**Entries provided**

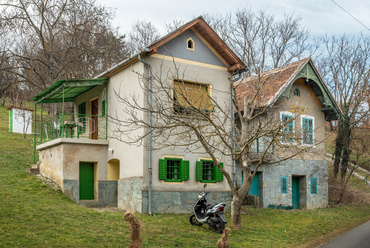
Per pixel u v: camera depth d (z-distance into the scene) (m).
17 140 26.30
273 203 19.81
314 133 21.91
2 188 15.05
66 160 16.69
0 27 23.00
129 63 16.67
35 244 9.20
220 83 17.78
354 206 22.94
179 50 16.73
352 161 29.62
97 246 9.62
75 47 25.31
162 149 15.88
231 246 10.78
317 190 21.83
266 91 19.61
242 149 12.69
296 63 21.52
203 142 12.73
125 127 16.77
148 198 15.29
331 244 11.84
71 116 28.53
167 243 10.60
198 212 13.39
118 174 18.14
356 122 27.08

**Action item**
Every entry above needs to be duplicated exactly, without its images.

**Exercise result**
Per pixel u v: camera depth d (z-distance into the scene) (m).
17 140 26.30
273 203 19.81
314 133 21.91
2 188 15.05
66 160 16.69
0 27 23.00
129 63 16.67
35 244 9.20
220 83 17.78
354 206 22.94
179 50 16.73
352 161 29.62
97 246 9.62
75 47 25.31
162 149 15.88
231 246 10.78
317 190 21.83
266 91 19.61
242 149 12.69
296 63 21.52
203 142 12.73
125 127 16.77
148 198 15.29
331 244 11.84
71 116 28.53
167 243 10.60
198 212 13.39
118 174 18.14
356 122 27.08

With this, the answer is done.